Analysis from NCC Group’s Research Intelligence and Fusion Team (RIFT) has highlighted the growing threat of ransomware around the world.
The number of ransomware attacks analysed by the team has increased by 288% between January-March 2021 and April-June 2021, with organizations continuing to face waves of digital extortion in the form of targeted ransomware.
22% of ransomware data leaks analysed between April and June were attributed to Conti ransomware, which often uses email phishing to remote into a network via an employee’s device. This was closely followed by Avaddon ransomware, which was linked to 17% of ransomware data leaks.
While the victims of this ransomware strain have faced data encryption, the threat of data leaks, and the wider risk of DDoS attacks disrupting operations, the strain is now believed to be inactive.
One significant trend identified is the prevalent issue of ransomware gangs threatening to leak the stolen sensitive data of non-paying victims to damage organizational reputation. This additional pressure to force a pay out is known as “double extortion”, which is an increasing tactic used by threat actors.
Ransomware attacks by location in H1 2021
This issue is affecting organizations around the world, with 49% of victims with known locations in the last three months based in the United States, followed by 7% in France and 4% in Germany. One notable example is the Colonial Pipeline ransomware attack in June, carried out by affiliates of the DarkSide ransomware. The attack resulted in the shutdown of oil supplies and fuel shortages across the United States.
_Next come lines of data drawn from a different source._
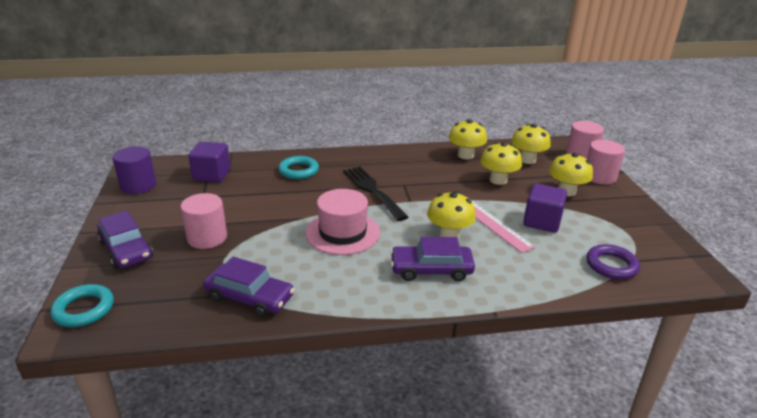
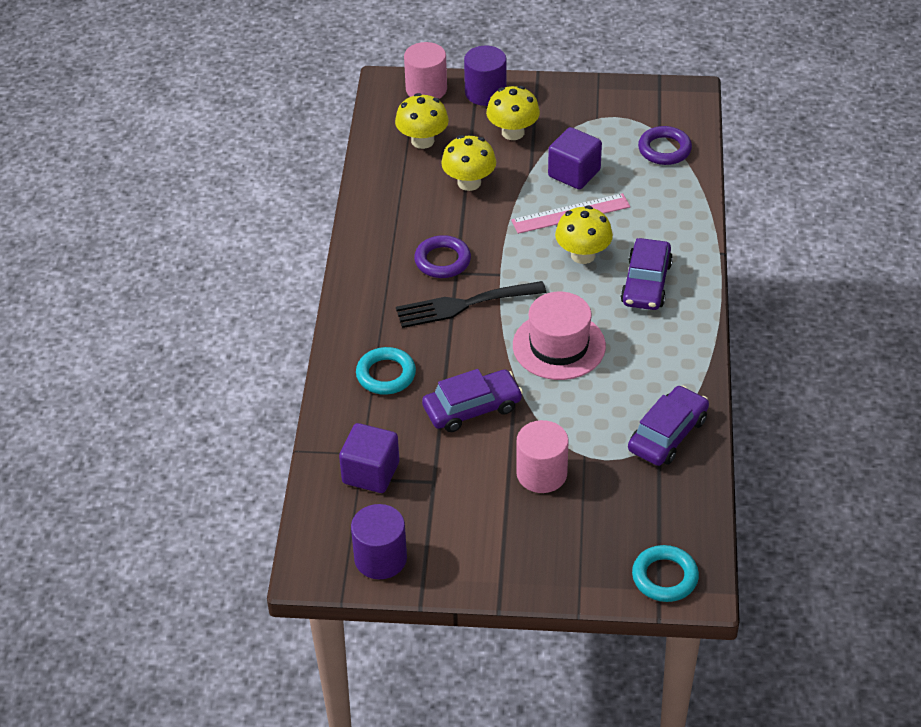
camera: 75 degrees left, 15 degrees up
purple car [97,210,153,269] -> purple car moved to [422,369,523,432]
yellow mushroom [449,119,487,159] -> none
pink cylinder [587,140,625,184] -> purple cylinder [464,45,507,106]
none -> purple ring [414,235,471,278]

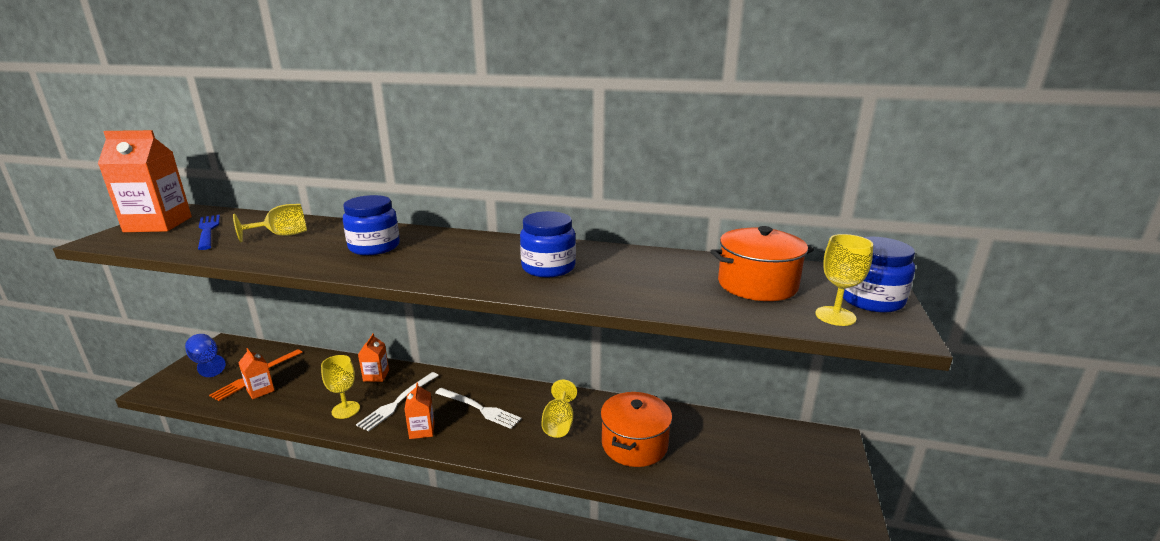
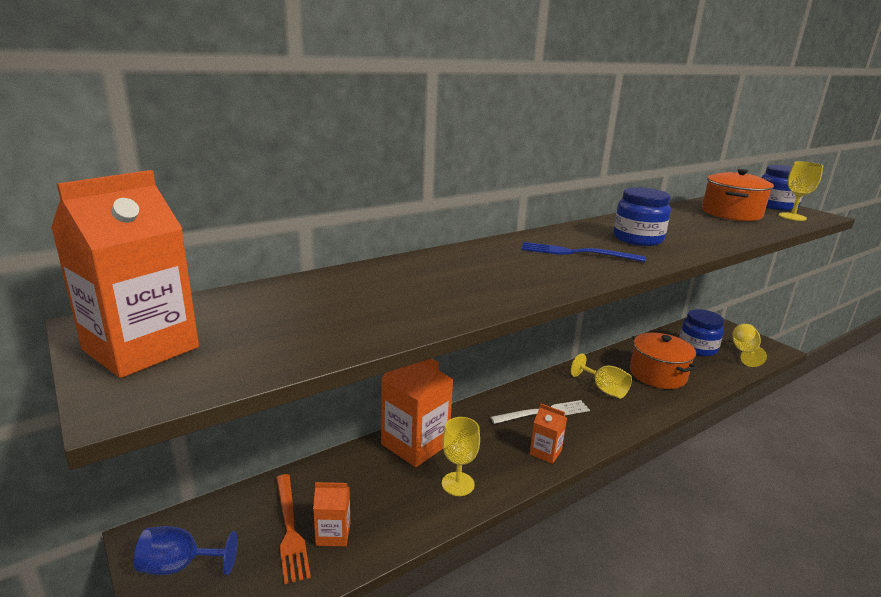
camera: 50 degrees left, 0 degrees up
blue fork [198,215,220,250] -> blue fork moved to [521,242,646,262]
yellow goblet [233,204,307,242] -> yellow goblet moved to [733,324,767,367]
blue jar [343,195,400,255] -> blue jar moved to [679,309,724,356]
white fork [356,372,439,432] -> none
orange carton [358,333,389,382] -> orange carton [381,358,453,467], size x1.97

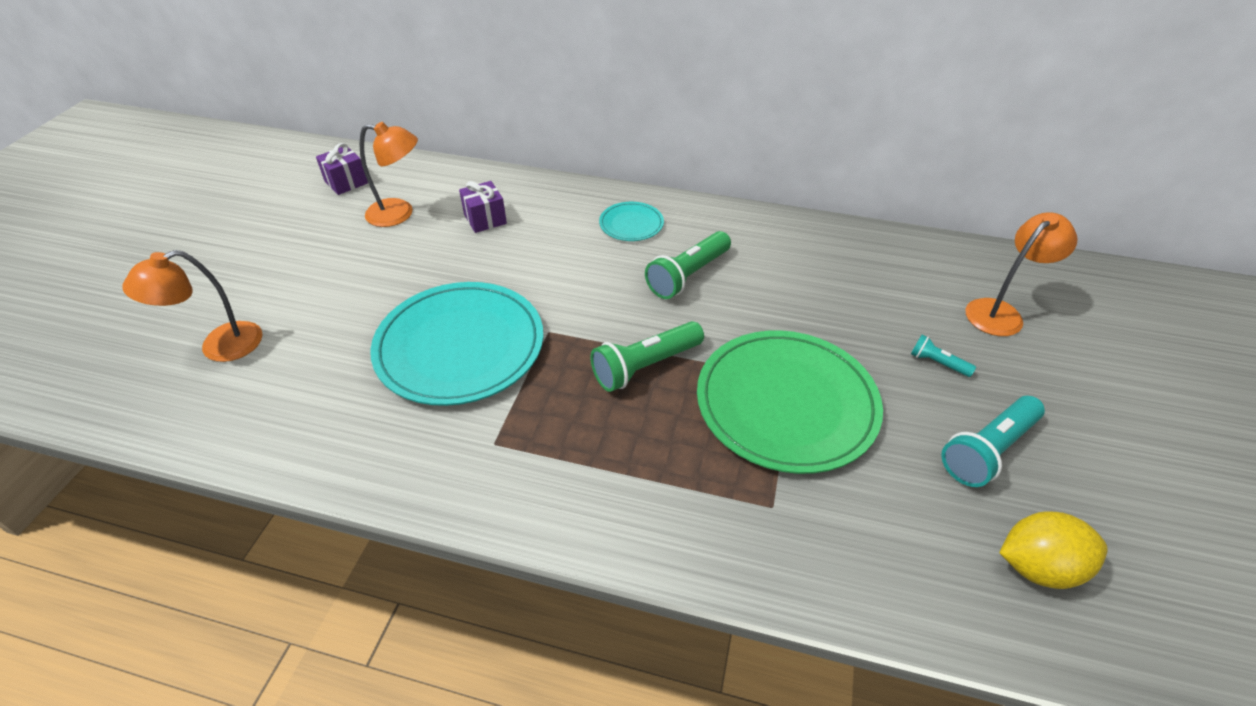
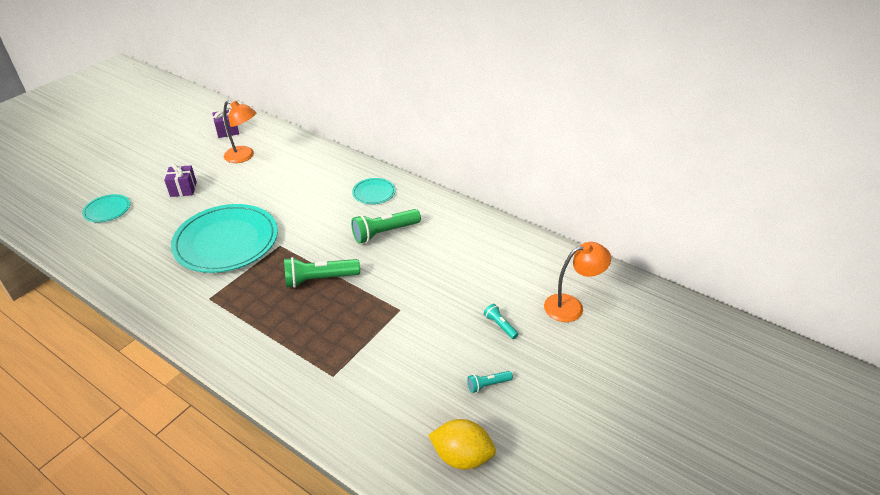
camera: 20 degrees right, 5 degrees down
orange lamp [122,250,262,362] -> turquoise plate [82,194,130,222]
purple gift [459,181,507,233] -> purple gift moved to [164,163,197,197]
green plate [697,330,883,474] -> none
turquoise flashlight [941,396,1045,487] -> turquoise flashlight [467,371,513,393], size x0.51

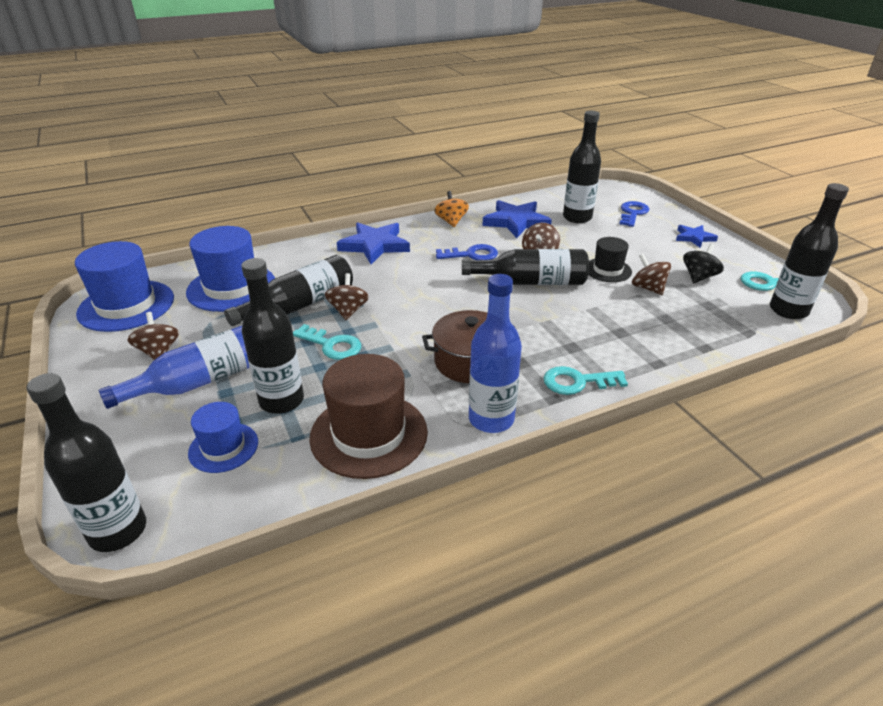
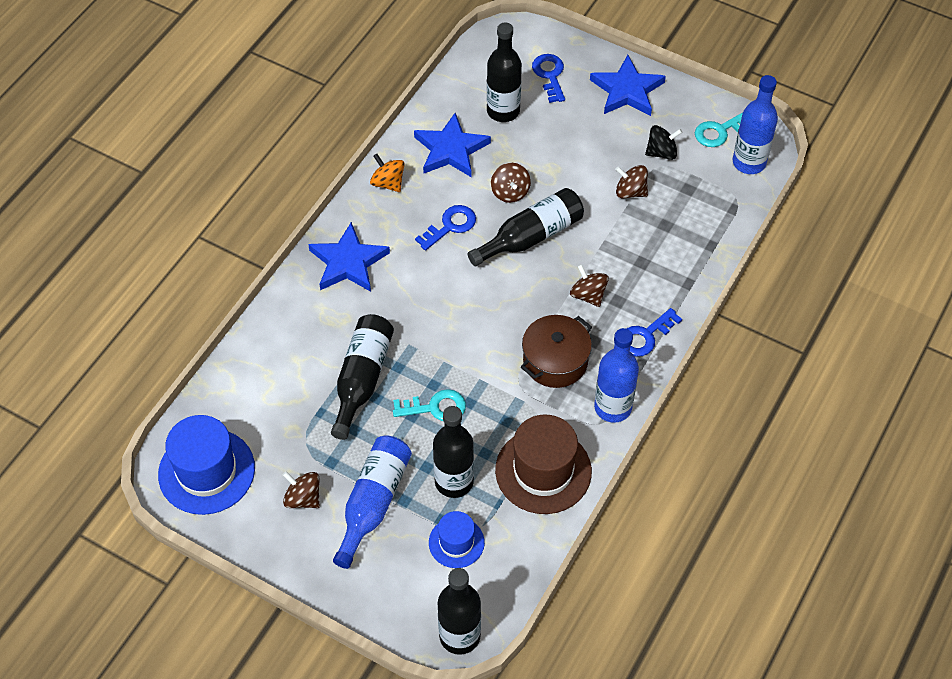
camera: 35 degrees left, 20 degrees up
blue hat [186,226,275,312] -> none
brown spinning top [325,273,369,320] -> brown spinning top moved to [570,264,609,307]
turquoise key [544,366,628,395] -> blue key [626,308,682,357]
black hat [588,237,632,282] -> none
blue star [676,225,718,248] -> blue star [590,55,666,116], size x1.75
black spinning top [683,243,724,283] -> black spinning top turned 75 degrees clockwise [645,125,682,160]
black bottle [770,183,849,319] -> blue bottle [733,75,778,174]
Christo Butcher, global lead for threat intelligence at NCC Group, said: “Over the years, ransomware has become a significant threat to organizations and governments alike. We’ve seen targets range from IT companies and suppliers to financial institutions and critical national infrastructure providers, with ransomware-as-a-service increasingly being sold by ransomware gangs in a subscription model.
“It’s therefore crucial for organizations to be proactive about their resilience. This should include proactive remediation of security issues, and operating a least-privilege model, which means that if a user’s account is compromised, the attacker will only be able to access and/or destroy a limited amount of information.”